Arrange every line of the listing below as a Markdown table with two columns, Row and Line, numbering each line in order and leaving out any blank lines.
BEGIN AVAILABLE RECORDS
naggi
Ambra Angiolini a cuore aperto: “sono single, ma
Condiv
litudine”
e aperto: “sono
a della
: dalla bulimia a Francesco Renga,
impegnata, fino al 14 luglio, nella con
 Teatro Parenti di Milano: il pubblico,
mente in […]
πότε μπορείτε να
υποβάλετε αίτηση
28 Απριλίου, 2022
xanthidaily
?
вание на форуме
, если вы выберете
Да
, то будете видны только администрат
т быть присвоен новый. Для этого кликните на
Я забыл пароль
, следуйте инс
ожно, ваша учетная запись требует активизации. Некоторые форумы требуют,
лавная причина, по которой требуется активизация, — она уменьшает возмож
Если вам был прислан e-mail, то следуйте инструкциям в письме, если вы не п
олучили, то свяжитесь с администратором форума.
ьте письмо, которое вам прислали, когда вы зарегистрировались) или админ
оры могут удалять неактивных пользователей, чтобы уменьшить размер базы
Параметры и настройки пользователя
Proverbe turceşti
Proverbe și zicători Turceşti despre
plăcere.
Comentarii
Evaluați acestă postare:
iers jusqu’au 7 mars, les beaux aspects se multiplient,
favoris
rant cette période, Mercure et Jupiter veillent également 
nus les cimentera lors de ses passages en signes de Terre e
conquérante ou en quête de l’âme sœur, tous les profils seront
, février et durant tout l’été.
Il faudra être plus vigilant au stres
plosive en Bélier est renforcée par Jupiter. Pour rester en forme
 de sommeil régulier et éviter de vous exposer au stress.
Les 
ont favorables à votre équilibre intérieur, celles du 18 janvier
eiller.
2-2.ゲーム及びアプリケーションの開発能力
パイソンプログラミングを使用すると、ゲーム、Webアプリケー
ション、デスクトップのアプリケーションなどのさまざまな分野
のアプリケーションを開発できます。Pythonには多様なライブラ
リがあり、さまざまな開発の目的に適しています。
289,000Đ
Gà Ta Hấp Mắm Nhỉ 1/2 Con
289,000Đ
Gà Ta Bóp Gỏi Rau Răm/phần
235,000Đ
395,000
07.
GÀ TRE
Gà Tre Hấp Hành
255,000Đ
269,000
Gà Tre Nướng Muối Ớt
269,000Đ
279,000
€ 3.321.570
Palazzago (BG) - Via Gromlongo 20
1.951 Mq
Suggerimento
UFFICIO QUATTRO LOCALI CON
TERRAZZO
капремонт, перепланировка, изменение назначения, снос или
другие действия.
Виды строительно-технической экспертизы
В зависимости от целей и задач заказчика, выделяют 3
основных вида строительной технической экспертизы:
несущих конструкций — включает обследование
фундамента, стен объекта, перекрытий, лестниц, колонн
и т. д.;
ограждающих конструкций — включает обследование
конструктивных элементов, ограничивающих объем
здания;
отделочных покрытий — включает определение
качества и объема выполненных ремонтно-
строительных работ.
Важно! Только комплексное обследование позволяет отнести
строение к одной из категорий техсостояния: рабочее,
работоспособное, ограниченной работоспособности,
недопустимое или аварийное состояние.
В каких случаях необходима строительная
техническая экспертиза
END AVAILABLE RECORDS
SOLUTION TO THIS TASK:
| Row | Line |
|---|---|
| 1 | naggi |
| 2 | Ambra Angiolini a cuore aperto: “sono single, ma |
| 3 | Condiv |
| 4 | litudine” |
| 5 | e aperto: “sono |
| 6 | a della |
| 7 | : dalla bulimia a Francesco Renga, |
| 8 | impegnata, fino al 14 luglio, nella con |
| 9 |  Teatro Parenti di Milano: il pubblico, |
| 10 | mente in […] |
| 11 | πότε μπορείτε να |
| 12 | υποβάλετε αίτηση |
| 13 | 28 Απριλίου, 2022 |
| 14 | xanthidaily |
| 15 | ? |
| 16 | вание на форуме |
| 17 | , если вы выберете |
| 18 | Да |
| 19 | , то будете видны только администрат |
| 20 | т быть присвоен новый. Для этого кликните на |
| 21 | Я забыл пароль |
| 22 | , следуйте инс |
| 23 | ожно, ваша учетная запись требует активизации. Некоторые форумы требуют, |
| 24 | лавная причина, по которой требуется активизация, — она уменьшает возмож |
| 25 | Если вам был прислан e-mail, то следуйте инструкциям в письме, если вы не п |
| 26 | олучили, то свяжитесь с администратором форума. |
| 27 | ьте письмо, которое вам прислали, когда вы зарегистрировались) или админ |
| 28 | оры могут удалять неактивных пользователей, чтобы уменьшить размер базы |
| 29 | Параметры и настройки пользователя |
| 30 | Proverbe turceşti |
| 31 | Proverbe și zicători Turceşti despre |
| 32 | plăcere. |
| 33 | Comentarii |
| 34 | Evaluați acestă postare: |
| 35 | iers jusqu’au 7 mars, les beaux aspects se multiplient, |
| 36 | favoris |
| 37 | rant cette période, Mercure et Jupiter veillent également  |
| 38 | nus les cimentera lors de ses passages en signes de Terre e |
| 39 | conquérante ou en quête de l’âme sœur, tous les profils seront |
| 40 | , février et durant tout l’été. |
| 41 | Il faudra être plus vigilant au stres |
| 42 | plosive en Bélier est renforcée par Jupiter. Pour rester en forme |
| 43 |  de sommeil régulier et éviter de vous exposer au stress. |
| 44 | Les  |
| 45 | ont favorables à votre équilibre intérieur, celles du 18 janvier |
| 46 | eiller. |
| 47 | 2-2.ゲーム及びアプリケーションの開発能力 |
| 48 | パイソンプログラミングを使用すると、ゲーム、Webアプリケー |
| 49 | ション、デスクトップのアプリケーションなどのさまざまな分野 |
| 50 | のアプリケーションを開発できます。Pythonには多様なライブラ |
| 51 | リがあり、さまざまな開発の目的に適しています。 |
| 52 | 289,000Đ |
| 53 | Gà Ta Hấp Mắm Nhỉ 1/2 Con |
| 54 | 289,000Đ |
| 55 | Gà Ta Bóp Gỏi Rau Răm/phần |
| 56 | 235,000Đ |
| 57 | 395,000 |
| 58 | 07. |
| 59 | GÀ TRE |
| 60 | Gà Tre Hấp Hành |
| 61 | 255,000Đ |
| 62 | 269,000 |
| 63 | Gà Tre Nướng Muối Ớt |
| 64 | 269,000Đ |
| 65 | 279,000 |
| 66 | € 3.321.570 |
| 67 | Palazzago (BG) - Via Gromlongo 20 |
| 68 | 1.951 Mq |
| 69 | Suggerimento |
| 70 | UFFICIO QUATTRO LOCALI CON |
| 71 | TERRAZZO |
| 72 | капремонт, перепланировка, изменение назначения, снос или |
| 73 | другие действия. |
| 74 | Виды строительно-технической экспертизы |
| 75 | В зависимости от целей и задач заказчика, выделяют 3 |
| 76 | основных вида строительной технической экспертизы: |
| 77 | несущих конструкций — включает обследование |
| 78 | фундамента, стен объекта, перекрытий, лестниц, колонн |
| 79 | и т. д.; |
| 80 | ограждающих конструкций — включает обследование |
| 81 | конструктивных элементов, ограничивающих объем |
| 82 | здания; |
| 83 | отделочных покрытий — включает определение |
| 84 | качества и объема выполненных ремонтно- |
| 85 | строительных работ. |
| 86 | Важно! Только комплексное обследование позволяет отнести |
| 87 | строение к одной из категорий техсостояния: рабочее, |
| 88 | работоспособное, ограниченной работоспособности, |
| 89 | недопустимое или аварийное состояние. |
| 90 | В каких случаях необходима строительная |
| 91 | техническая экспертиза |